Una piccola parentesi va aperta su Exarchia. Questo quartiere definito spesso “anarchico”, non ospita solo quest’ultimi, ma in generale è famoso per essere da sempre alternativo, antagonista e anticapitalista, raccogliendo ampiamente i vari movimenti di sinistra, da quella radicale a quella propriamente anarchica; da qui partirono le proteste che fecero cadere la dittatura dei colonnelli e sempre da qui le manifestazioni antiausterità che dal 2008 in poi hanno monopolizzato Atene, con una conseguente feroce repressione da parte delle forze speciali di polizia all’interno della stessa.

A livello mediatico viene spesso demonizzato come luogo degradato e non sicuro, ma devo dire che a differenza di altri quartieri non ho riscontrato questo. Gli effetti della crisi si vedono anche in questo quartiere e le scene di palazzi e negozi abbandonati sono visibili, ma le sue stradine in salita, i suoi bar, pub e ristoranti ben contestualizzati, i bellissimi murales, le aree pubbliche abbandonate ma recuperate dalla gente del quartiere, ne fanno un posto affascinante e tutto sommato gradevole; certo, l’assenza di un muro non scritto può far storcere il naso a qualcuno, ma di certo non rendono giustizia alla sua famigerata reputazione.

Mentre l’attuale situazione politica all’interno del quartiere è piuttosto movimentata. La parte anarchica ha ultimamente preso il sopravvento, entrando in netto contrasto con il partito di Syriza. La sede del partito di Tsipras era proprio all’interno di Exarchia, ma dopo l’occupazione da parte di attivisti anarchici, è stata spostata a Psyrri.

Recandomi li, ho potuto parlare con un attivista di Syriza che mi spiegava proprio la motivazione dello spostamento e dell’alta tensione tra le due parti, che li ha portati a prendere misure di sicurezza più elevate, attualmente nella sede centrale di Syriza è più difficile accedervi e più controllata.

Da queste righe, si comprende quale sia stata la portata sulla popolazione di questa crisi, che ha devastato soprattutto il ceto basso, ma allo stesso tempo camminando per le strade, si comprende da altri parametri che questa crisi è solo ed esclusivamente “finanziaria”, più correttamente “capitalistica”, dove quello che non funziona è il suo sistema iniquo e contraddittorio, ma non la “macchina”, il “corpo” del paese, dato che andando nei mercati, esempio eclatante quello centrale oppure i mercati rionali, tutto è abbondantemente disponibile; chi lavora i campi c’è, non c’è stata una guerra che ne ha portato via le forze, chi lavora e produce nelle fabbriche c’è, queste non sono state distrutte da un terremoto, ma come una guerra e un terremoto questa “crisi” ha svuotato dall’interno un paese intero per gli interessi di banche, industriali, paesi esteri e motivazioni politico-economiche.

┄┄┄┄┄┄

Compito assegnato 1: Nei record sostituisci "locality" con "site" e riporta tutte le righe senza altre modifiche, tralasciando le immagini.
Il brano e i record sono materiali indipendenti l'uno dall'altro.

Voci estratte:

┄┄┄┄┄┄

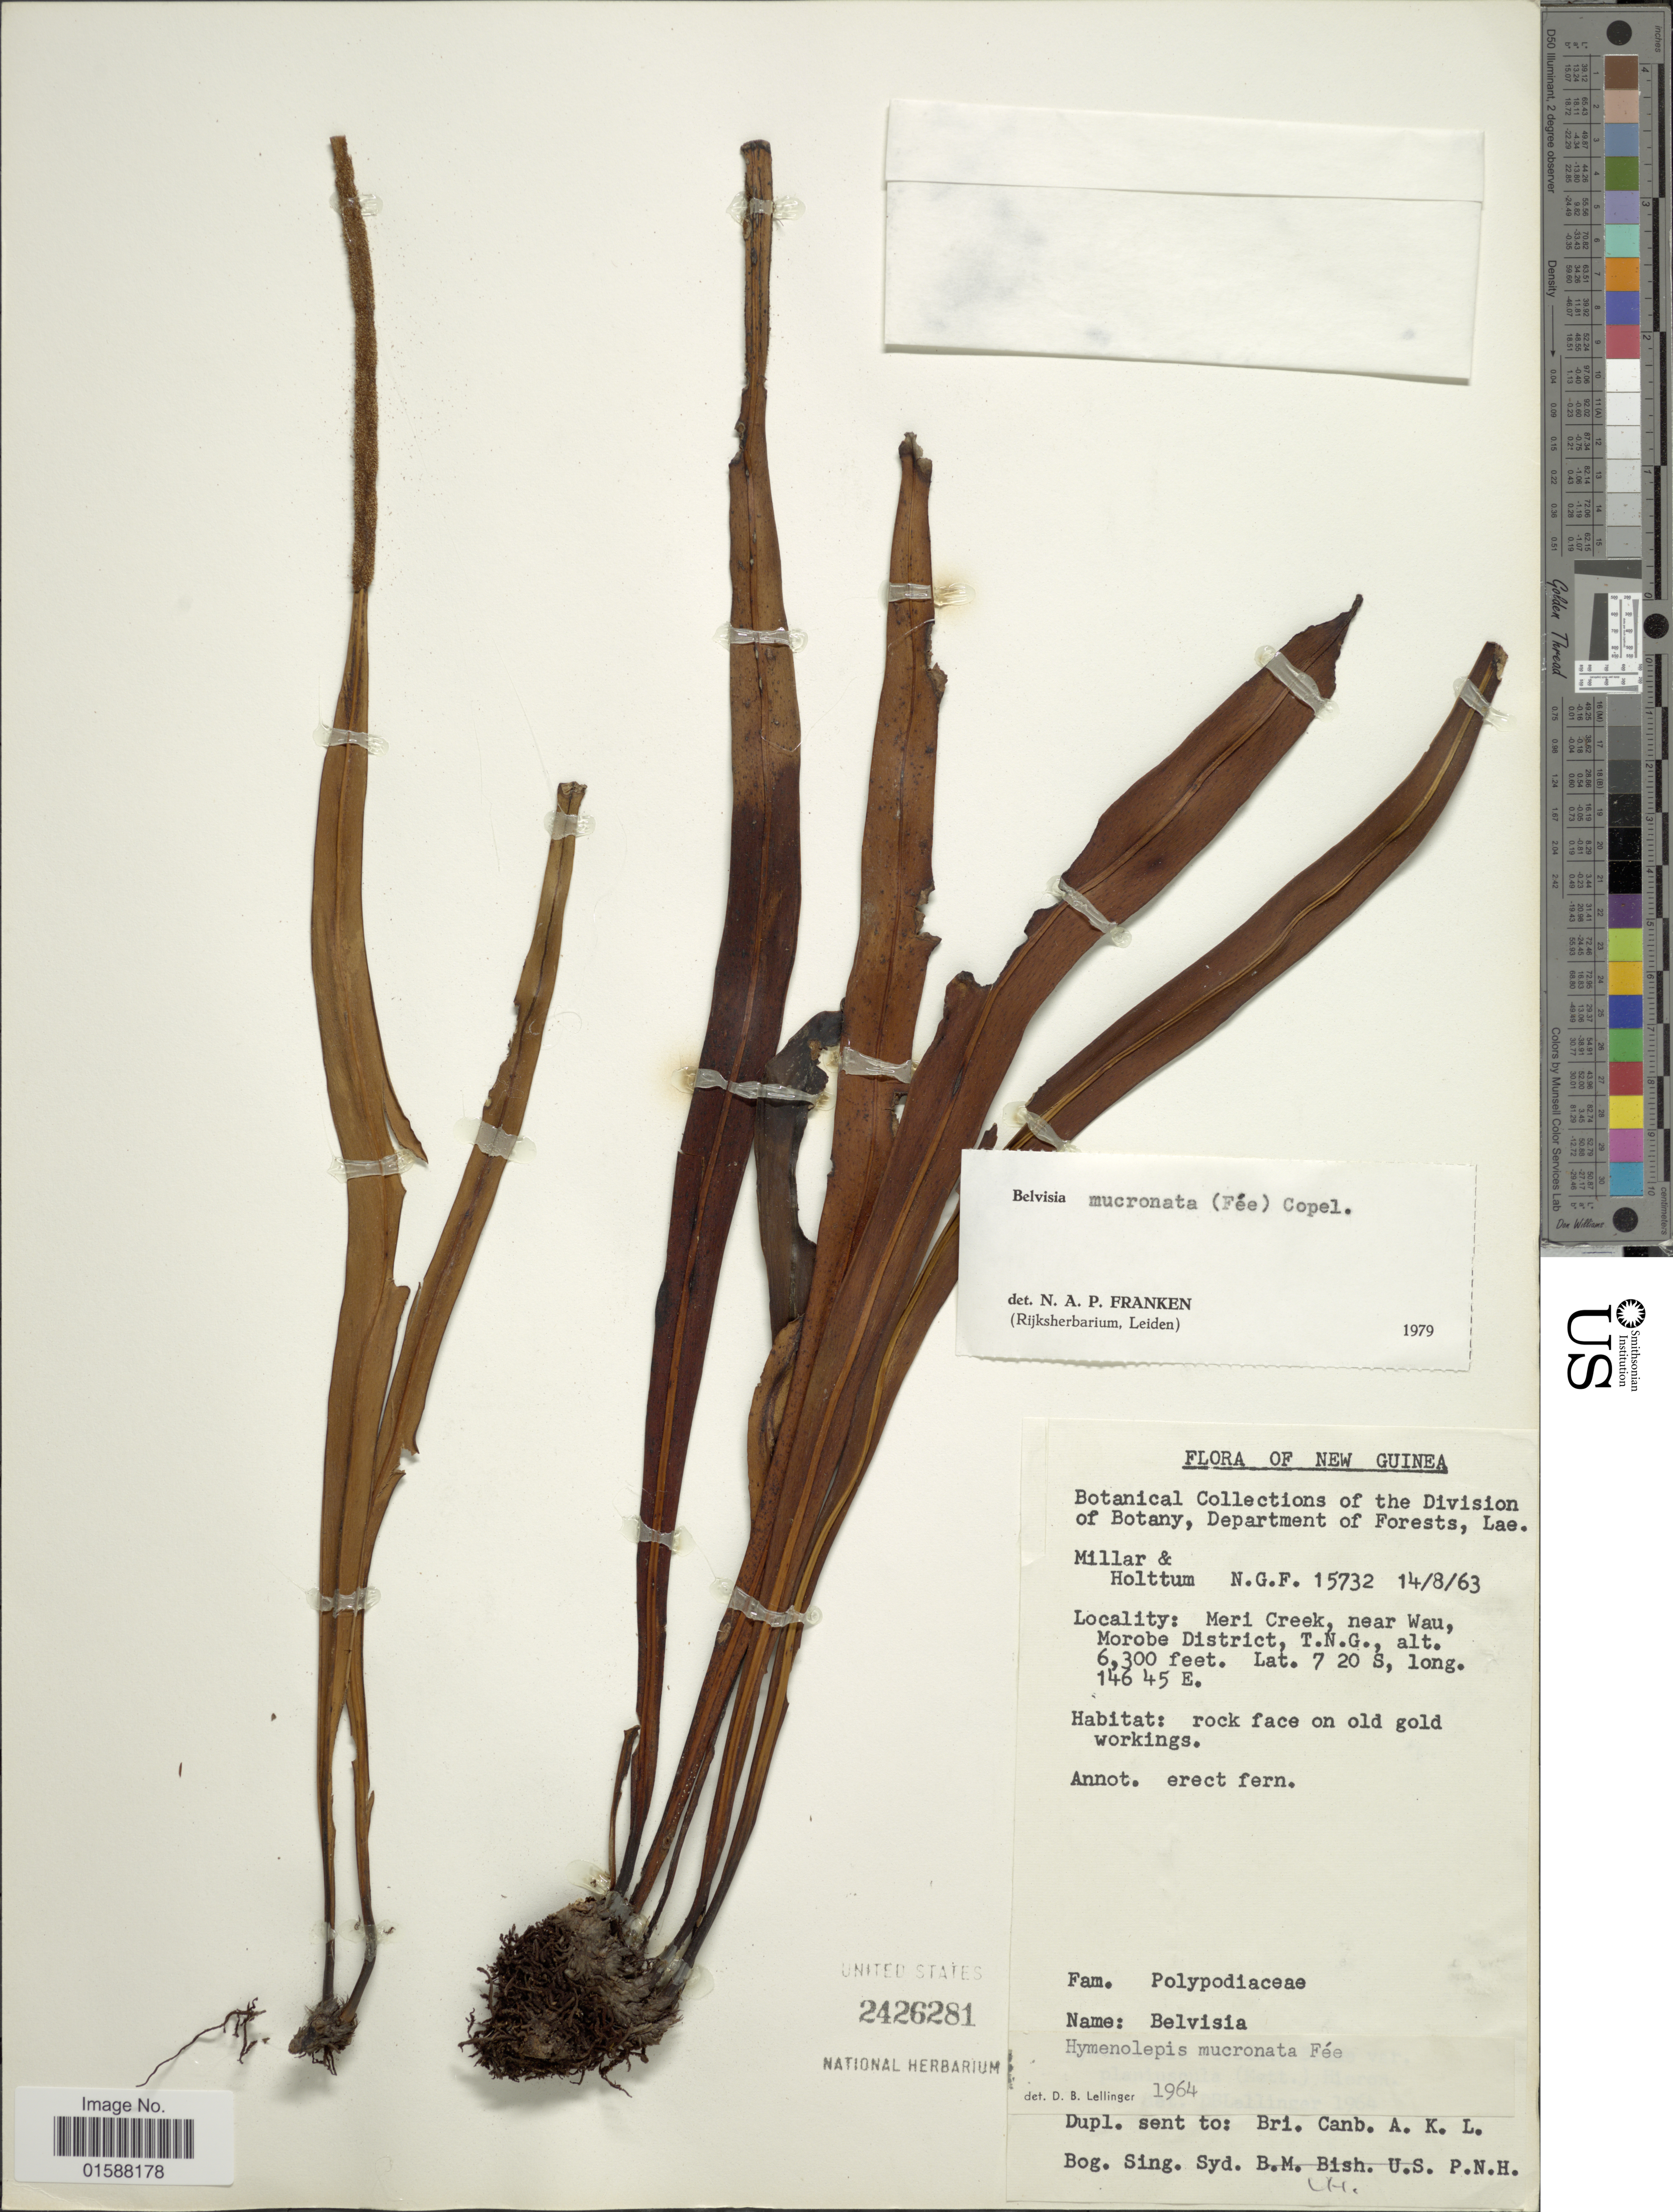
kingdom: Plantae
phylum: Tracheophyta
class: Polypodiopsida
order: Polypodiales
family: Polypodiaceae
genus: Lepisorus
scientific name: Lepisorus mucronatus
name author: (Fée) Li S. Wang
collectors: -. Millar & R. E. Holttum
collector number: N.G.F. 15732*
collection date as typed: Transcribed d/m/y: 14/8/63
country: Papua New Guinea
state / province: Morobe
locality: New Guinea. Meri Creek, near Wau, T.N.G.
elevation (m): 1920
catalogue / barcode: US 2426281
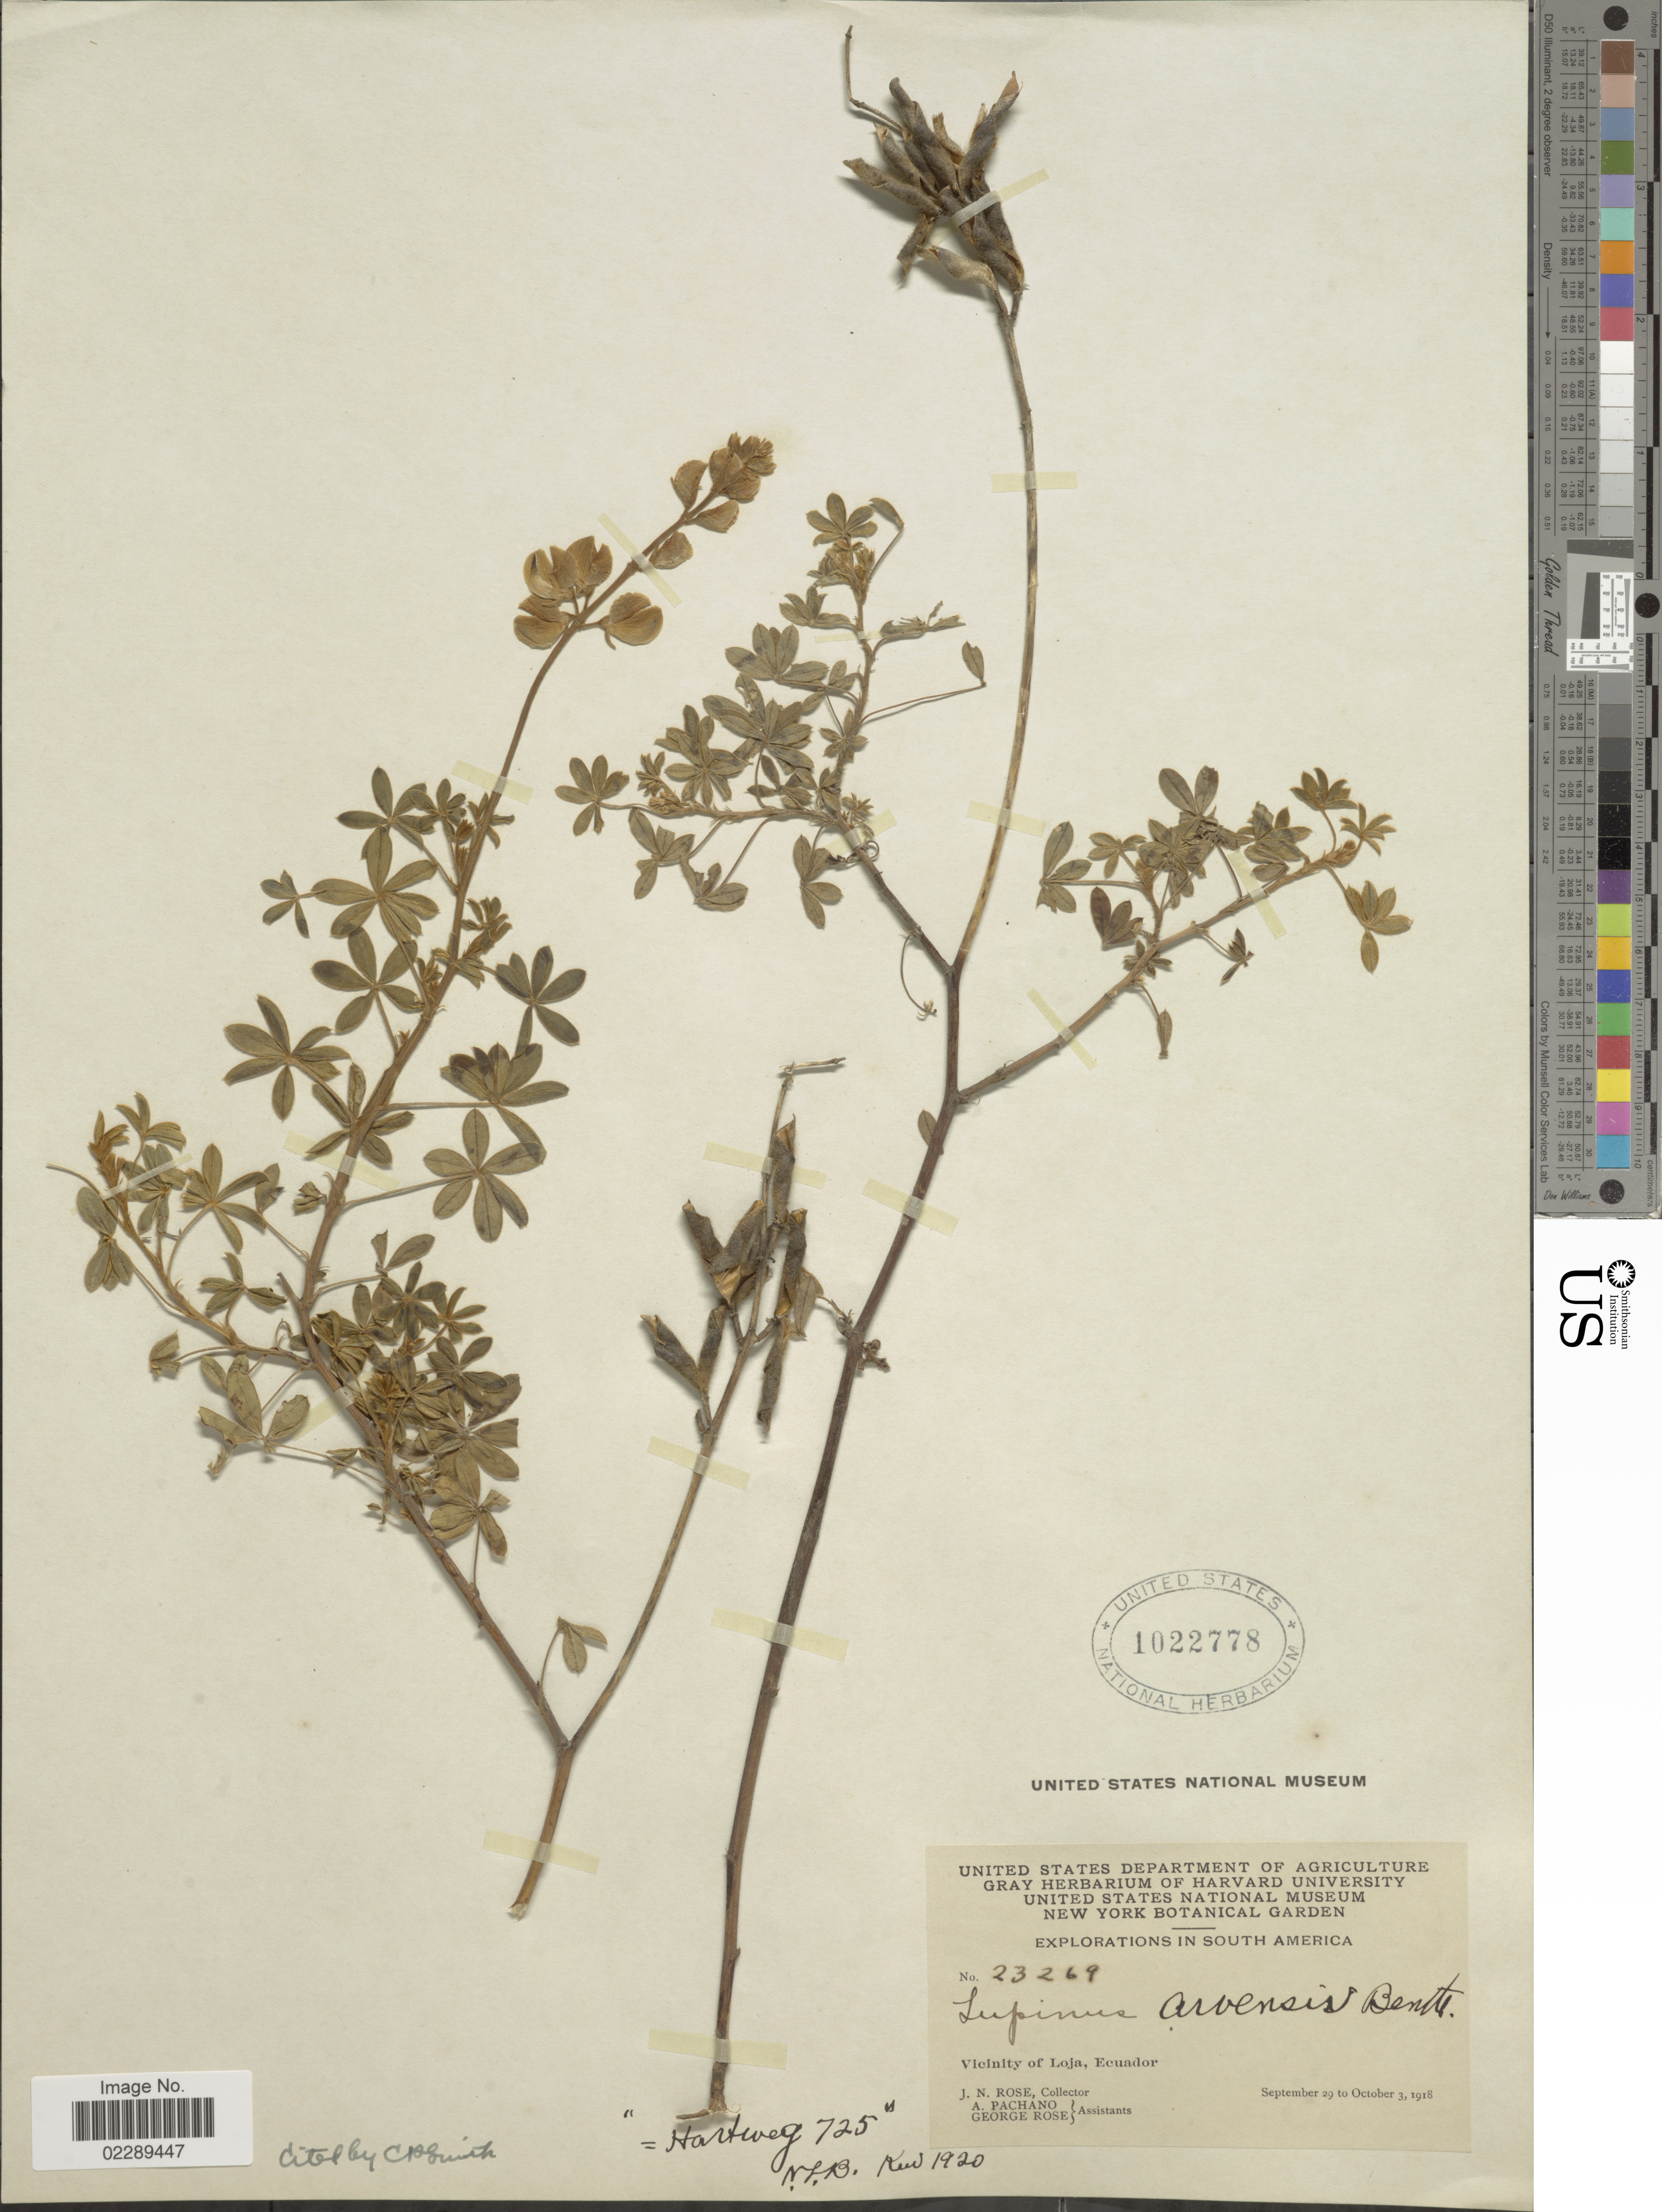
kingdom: Plantae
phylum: Tracheophyta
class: Magnoliopsida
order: Fabales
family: Fabaceae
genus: Lupinus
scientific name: Lupinus arvensis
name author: Benth.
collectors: J. N. Rose, A. Pachano & G. Rose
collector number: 23269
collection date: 1918-09-29/1918-10-03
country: Ecuador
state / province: Loja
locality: Vicinity of Loja, Ecuador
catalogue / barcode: US 1022778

┄┄┄┄┄┄

Compito assegnato 2: Secondo il brano su Exarchia, dove è stata trasferita la sede del partito di Tsipras?

Soluzione 1:
kingdom: Plantae
phylum: Tracheophyta
class: Polypodiopsida
order: Polypodiales
family: Polypodiaceae
genus: Lepisorus
scientific name: Lepisorus mucronatus
name author: (Fée) Li S. Wang
collectors: -. Millar & R. E. Holttum
collector number: N.G.F. 15732*
collection date as typed: Transcribed d/m/y: 14/8/63
country: Papua New Guinea
state / province: Morobe
site: New Guinea. Meri Creek, near Wau, T.N.G.
elevation (m): 1920
catalogue / barcode: US 2426281
kingdom: Plantae
phylum: Tracheophyta
class: Magnoliopsida
order: Fabales
family: Fabaceae
genus: Lupinus
scientific name: Lupinus arvensis
name author: Benth.
collectors: J. N. Rose, A. Pachano & G. Rose
collector number: 23269
collection date: 1918-09-29/1918-10-03
country: Ecuador
state / province: Loja
site: Vicinity of Loja, Ecuador
catalogue / barcode: US 1022778

Soluzione 2: A Psyrri.